#### [Work to be completed]
Without omission or alteration, write out all of the data.

#### [Provided material]
* * * * * * * * *

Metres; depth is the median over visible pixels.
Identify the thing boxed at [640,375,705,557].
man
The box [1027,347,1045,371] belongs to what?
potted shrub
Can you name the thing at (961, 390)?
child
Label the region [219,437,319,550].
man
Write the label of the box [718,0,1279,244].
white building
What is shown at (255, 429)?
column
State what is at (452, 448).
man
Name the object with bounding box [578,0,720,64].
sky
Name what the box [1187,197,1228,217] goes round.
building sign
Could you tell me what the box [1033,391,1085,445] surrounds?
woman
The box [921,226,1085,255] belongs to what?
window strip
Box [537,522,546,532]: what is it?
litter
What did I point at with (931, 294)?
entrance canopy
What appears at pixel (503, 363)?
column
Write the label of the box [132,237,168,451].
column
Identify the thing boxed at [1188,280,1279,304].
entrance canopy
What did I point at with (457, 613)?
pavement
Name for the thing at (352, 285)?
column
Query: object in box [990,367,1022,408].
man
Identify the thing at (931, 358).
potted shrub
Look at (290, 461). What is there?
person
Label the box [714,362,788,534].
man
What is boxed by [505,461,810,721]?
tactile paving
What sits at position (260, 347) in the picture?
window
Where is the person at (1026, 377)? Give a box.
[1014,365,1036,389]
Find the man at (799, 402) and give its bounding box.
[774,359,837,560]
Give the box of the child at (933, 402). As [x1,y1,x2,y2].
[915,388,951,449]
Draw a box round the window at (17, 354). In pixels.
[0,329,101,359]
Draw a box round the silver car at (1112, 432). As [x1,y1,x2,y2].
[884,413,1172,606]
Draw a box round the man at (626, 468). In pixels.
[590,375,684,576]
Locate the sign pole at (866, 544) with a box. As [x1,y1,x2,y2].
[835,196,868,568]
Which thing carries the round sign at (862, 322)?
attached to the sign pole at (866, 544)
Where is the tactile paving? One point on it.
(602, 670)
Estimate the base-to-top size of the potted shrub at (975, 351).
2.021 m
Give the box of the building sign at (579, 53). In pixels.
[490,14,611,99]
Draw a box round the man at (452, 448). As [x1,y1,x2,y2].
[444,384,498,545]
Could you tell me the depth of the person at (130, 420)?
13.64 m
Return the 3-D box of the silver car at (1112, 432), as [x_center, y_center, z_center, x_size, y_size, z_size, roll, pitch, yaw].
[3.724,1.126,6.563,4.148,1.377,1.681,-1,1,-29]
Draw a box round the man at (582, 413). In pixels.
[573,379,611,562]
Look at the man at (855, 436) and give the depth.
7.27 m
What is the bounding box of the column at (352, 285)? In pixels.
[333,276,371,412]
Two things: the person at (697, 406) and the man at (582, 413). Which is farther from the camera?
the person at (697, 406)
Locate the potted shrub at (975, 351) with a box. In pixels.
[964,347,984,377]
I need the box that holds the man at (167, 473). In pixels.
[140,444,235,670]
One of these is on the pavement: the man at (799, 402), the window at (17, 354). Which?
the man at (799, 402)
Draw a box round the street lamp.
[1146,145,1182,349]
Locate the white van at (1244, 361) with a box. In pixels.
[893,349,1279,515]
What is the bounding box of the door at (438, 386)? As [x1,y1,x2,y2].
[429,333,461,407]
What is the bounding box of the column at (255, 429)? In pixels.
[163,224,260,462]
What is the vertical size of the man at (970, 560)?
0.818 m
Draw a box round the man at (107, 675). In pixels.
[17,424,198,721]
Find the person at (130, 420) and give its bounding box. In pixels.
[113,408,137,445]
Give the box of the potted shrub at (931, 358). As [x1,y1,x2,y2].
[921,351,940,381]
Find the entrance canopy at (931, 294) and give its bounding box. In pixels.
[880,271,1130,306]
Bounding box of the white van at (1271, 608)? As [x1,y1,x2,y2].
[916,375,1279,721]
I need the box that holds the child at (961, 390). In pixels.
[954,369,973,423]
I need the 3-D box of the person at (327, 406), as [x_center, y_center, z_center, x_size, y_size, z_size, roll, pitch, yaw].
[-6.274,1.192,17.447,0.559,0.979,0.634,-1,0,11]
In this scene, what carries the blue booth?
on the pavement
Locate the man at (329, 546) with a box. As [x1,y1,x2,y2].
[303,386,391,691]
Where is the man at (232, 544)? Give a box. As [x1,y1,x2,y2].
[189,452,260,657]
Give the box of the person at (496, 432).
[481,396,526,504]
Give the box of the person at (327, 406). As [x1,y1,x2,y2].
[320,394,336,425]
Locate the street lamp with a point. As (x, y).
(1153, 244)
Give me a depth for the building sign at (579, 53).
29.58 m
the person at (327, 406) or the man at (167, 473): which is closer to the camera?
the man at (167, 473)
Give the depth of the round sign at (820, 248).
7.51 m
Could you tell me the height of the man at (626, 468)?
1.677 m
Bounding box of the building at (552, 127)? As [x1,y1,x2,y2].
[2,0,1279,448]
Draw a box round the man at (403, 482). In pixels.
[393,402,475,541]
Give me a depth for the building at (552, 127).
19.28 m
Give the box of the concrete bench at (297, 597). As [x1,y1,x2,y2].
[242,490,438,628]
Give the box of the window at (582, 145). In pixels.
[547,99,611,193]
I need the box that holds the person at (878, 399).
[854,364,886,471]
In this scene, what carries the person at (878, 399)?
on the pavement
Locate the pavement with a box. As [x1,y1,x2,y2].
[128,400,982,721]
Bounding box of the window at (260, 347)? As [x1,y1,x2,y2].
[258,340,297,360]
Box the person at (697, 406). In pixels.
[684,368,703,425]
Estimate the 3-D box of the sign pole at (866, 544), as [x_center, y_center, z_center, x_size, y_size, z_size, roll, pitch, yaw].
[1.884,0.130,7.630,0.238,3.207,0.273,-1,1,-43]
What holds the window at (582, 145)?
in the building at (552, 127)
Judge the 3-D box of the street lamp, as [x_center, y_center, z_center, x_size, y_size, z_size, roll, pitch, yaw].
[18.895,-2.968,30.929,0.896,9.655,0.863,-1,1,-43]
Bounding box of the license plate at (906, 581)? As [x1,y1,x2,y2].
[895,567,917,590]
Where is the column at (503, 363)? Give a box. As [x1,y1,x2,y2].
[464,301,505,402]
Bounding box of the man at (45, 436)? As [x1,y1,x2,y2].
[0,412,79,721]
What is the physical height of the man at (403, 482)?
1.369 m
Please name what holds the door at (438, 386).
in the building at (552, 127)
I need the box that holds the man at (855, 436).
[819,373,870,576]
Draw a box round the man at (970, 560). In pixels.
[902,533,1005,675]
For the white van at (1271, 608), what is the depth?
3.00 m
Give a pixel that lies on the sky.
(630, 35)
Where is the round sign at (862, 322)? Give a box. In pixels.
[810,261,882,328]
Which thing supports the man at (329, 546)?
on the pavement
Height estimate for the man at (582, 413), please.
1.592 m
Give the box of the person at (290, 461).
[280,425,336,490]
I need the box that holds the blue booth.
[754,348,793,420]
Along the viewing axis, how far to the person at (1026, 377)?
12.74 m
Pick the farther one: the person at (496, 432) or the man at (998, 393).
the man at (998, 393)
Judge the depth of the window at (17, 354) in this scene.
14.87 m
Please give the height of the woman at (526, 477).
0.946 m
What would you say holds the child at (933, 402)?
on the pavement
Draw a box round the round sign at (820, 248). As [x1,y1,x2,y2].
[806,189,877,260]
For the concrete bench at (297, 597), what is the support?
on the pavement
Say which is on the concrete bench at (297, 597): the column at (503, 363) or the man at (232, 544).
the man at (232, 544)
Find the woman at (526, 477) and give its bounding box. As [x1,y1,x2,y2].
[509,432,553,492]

* * * * * * * * *

#### [Your solution]
Metres; depth is the median over visible pixels.
Identify the thing boxed at [640,375,705,557].
man
The box [1027,347,1045,371] belongs to what?
potted shrub
Can you name the thing at (961, 390)?
child
Label the region [219,437,319,550].
man
Write the label of the box [718,0,1279,244].
white building
What is shown at (255, 429)?
column
State what is at (452, 448).
man
Name the object with bounding box [578,0,720,64].
sky
Name what the box [1187,197,1228,217] goes round.
building sign
Could you tell me what the box [1033,391,1085,445] surrounds?
woman
The box [921,226,1085,255] belongs to what?
window strip
Box [537,522,546,532]: what is it?
litter
What did I point at with (931, 294)?
entrance canopy
What appears at pixel (503, 363)?
column
Write the label of the box [132,237,168,451].
column
Identify the thing boxed at [1188,280,1279,304].
entrance canopy
What did I point at with (457, 613)?
pavement
Name for the thing at (352, 285)?
column
Query: object in box [990,367,1022,408].
man
Identify the thing at (931, 358).
potted shrub
Look at (290, 461). What is there?
person
Label the box [714,362,788,534].
man
What is boxed by [505,461,810,721]?
tactile paving
What sits at position (260, 347) in the picture?
window
Where is the person at (1026, 377)? Give a box.
[1014,365,1036,389]
Find the man at (799, 402) and give its bounding box.
[774,359,837,560]
Give the box of the child at (933, 402). As [x1,y1,x2,y2].
[915,388,951,449]
Draw a box round the window at (17, 354). In pixels.
[0,329,101,359]
Draw a box round the silver car at (1112, 432). As [x1,y1,x2,y2].
[884,413,1172,606]
Draw a box round the man at (626, 468). In pixels.
[590,375,684,576]
Locate the sign pole at (866, 544) with a box. As [x1,y1,x2,y2].
[835,196,868,568]
Which thing carries the round sign at (862, 322)?
attached to the sign pole at (866, 544)
Where is the tactile paving? One point on it.
(602, 670)
Estimate the base-to-top size of the potted shrub at (975, 351).
2.021 m
Give the box of the building sign at (579, 53). In pixels.
[490,14,611,99]
Draw a box round the man at (452, 448). As [x1,y1,x2,y2].
[444,384,498,545]
Could you tell me the depth of the person at (130, 420)?
13.64 m
Return the 3-D box of the silver car at (1112, 432), as [x_center, y_center, z_center, x_size, y_size, z_size, roll, pitch, yaw].
[3.724,1.126,6.563,4.148,1.377,1.681,-1,1,-29]
Draw a box round the man at (582, 413). In pixels.
[573,379,611,562]
Look at the man at (855, 436) and give the depth.
7.27 m
What is the bounding box of the column at (352, 285)? In pixels.
[333,276,371,412]
Two things: the person at (697, 406) and the man at (582, 413). Which is farther from the camera?
the person at (697, 406)
Locate the potted shrub at (975, 351) with a box. In pixels.
[964,347,984,377]
I need the box that holds the man at (167, 473). In pixels.
[140,444,235,670]
One of these is on the pavement: the man at (799, 402), the window at (17, 354). Which?
the man at (799, 402)
Draw a box round the street lamp.
[1146,145,1182,349]
Locate the white van at (1244, 361) with a box. In pixels.
[893,349,1279,515]
What is the bounding box of the door at (438, 386)? As [x1,y1,x2,y2].
[429,333,461,407]
What is the bounding box of the column at (255, 429)? In pixels.
[163,224,260,462]
What is the vertical size of the man at (970, 560)?
0.818 m
Draw a box round the man at (107, 675). In pixels.
[17,424,198,721]
Find the person at (130, 420) and give its bounding box. In pixels.
[113,408,137,445]
Give the box of the potted shrub at (931, 358). As [x1,y1,x2,y2].
[921,351,940,381]
Find the entrance canopy at (931, 294) and give its bounding box. In pixels.
[880,271,1130,306]
Bounding box of the white van at (1271, 608)? As [x1,y1,x2,y2].
[916,375,1279,721]
I need the box that holds the child at (961, 390). In pixels.
[954,369,973,423]
I need the 3-D box of the person at (327, 406), as [x_center, y_center, z_center, x_size, y_size, z_size, roll, pitch, yaw].
[-6.274,1.192,17.447,0.559,0.979,0.634,-1,0,11]
In this scene, what carries the blue booth?
on the pavement
Locate the man at (329, 546) with a box. As [x1,y1,x2,y2].
[303,386,391,691]
Where is the man at (232, 544)? Give a box. As [x1,y1,x2,y2].
[189,452,260,657]
Give the box of the person at (496, 432).
[481,396,526,504]
Give the box of the person at (327, 406). As [x1,y1,x2,y2].
[320,394,336,425]
Locate the street lamp with a point. As (x, y).
(1153, 244)
Give me a depth for the building sign at (579, 53).
29.58 m
the person at (327, 406) or the man at (167, 473): which is closer to the camera?
the man at (167, 473)
Give the depth of the round sign at (820, 248).
7.51 m
Could you tell me the height of the man at (626, 468)?
1.677 m
Bounding box of the building at (552, 127)? As [x1,y1,x2,y2].
[2,0,1279,448]
Draw a box round the man at (403, 482). In pixels.
[393,402,475,541]
Give me a depth for the building at (552, 127).
19.28 m
Give the box of the concrete bench at (297, 597). As [x1,y1,x2,y2].
[242,490,438,628]
Give the box of the window at (582, 145). In pixels.
[547,99,611,193]
I need the box that holds the person at (878, 399).
[854,364,886,471]
In this scene, what carries the person at (878, 399)?
on the pavement
Locate the pavement with a box. As [x1,y1,x2,y2].
[128,400,982,721]
Bounding box of the window at (260, 347)? As [x1,y1,x2,y2].
[258,340,297,360]
Box the person at (697, 406). In pixels.
[684,368,703,425]
Estimate the 3-D box of the sign pole at (866, 544), as [x_center, y_center, z_center, x_size, y_size, z_size, roll, pitch, yaw].
[1.884,0.130,7.630,0.238,3.207,0.273,-1,1,-43]
What holds the window at (582, 145)?
in the building at (552, 127)
Judge the 3-D box of the street lamp, as [x_center, y_center, z_center, x_size, y_size, z_size, roll, pitch, yaw].
[18.895,-2.968,30.929,0.896,9.655,0.863,-1,1,-43]
Bounding box of the license plate at (906, 581)? As [x1,y1,x2,y2].
[895,567,917,590]
Where is the column at (503, 363)? Give a box. As [x1,y1,x2,y2].
[464,301,505,402]
Bounding box of the man at (45, 436)? As [x1,y1,x2,y2].
[0,412,79,721]
What is the physical height of the man at (403, 482)?
1.369 m
Please name what holds the door at (438, 386).
in the building at (552, 127)
I need the box that holds the man at (855, 436).
[819,373,870,576]
Draw a box round the man at (970, 560). In pixels.
[902,533,1005,675]
For the white van at (1271, 608), what is the depth?
3.00 m
Give a pixel that lies on the sky.
(630, 35)
Where is the round sign at (862, 322)? Give a box. In pixels.
[810,261,882,328]
Which thing supports the man at (329, 546)?
on the pavement
Height estimate for the man at (582, 413), please.
1.592 m
Give the box of the person at (290, 461).
[280,425,336,490]
I need the box that holds the blue booth.
[754,348,793,420]
Along the viewing axis, how far to the person at (1026, 377)?
12.74 m
Pick the farther one: the person at (496, 432) or the man at (998, 393).
the man at (998, 393)
Judge the depth of the window at (17, 354) in this scene.
14.87 m
Please give the height of the woman at (526, 477).
0.946 m
What would you say holds the child at (933, 402)?
on the pavement
Draw a box round the round sign at (820, 248). As [x1,y1,x2,y2].
[806,189,877,260]
For the concrete bench at (297, 597), what is the support?
on the pavement
Say which is on the concrete bench at (297, 597): the column at (503, 363) or the man at (232, 544).
the man at (232, 544)
Find the woman at (526, 477) and give its bounding box. As [x1,y1,x2,y2].
[509,432,553,492]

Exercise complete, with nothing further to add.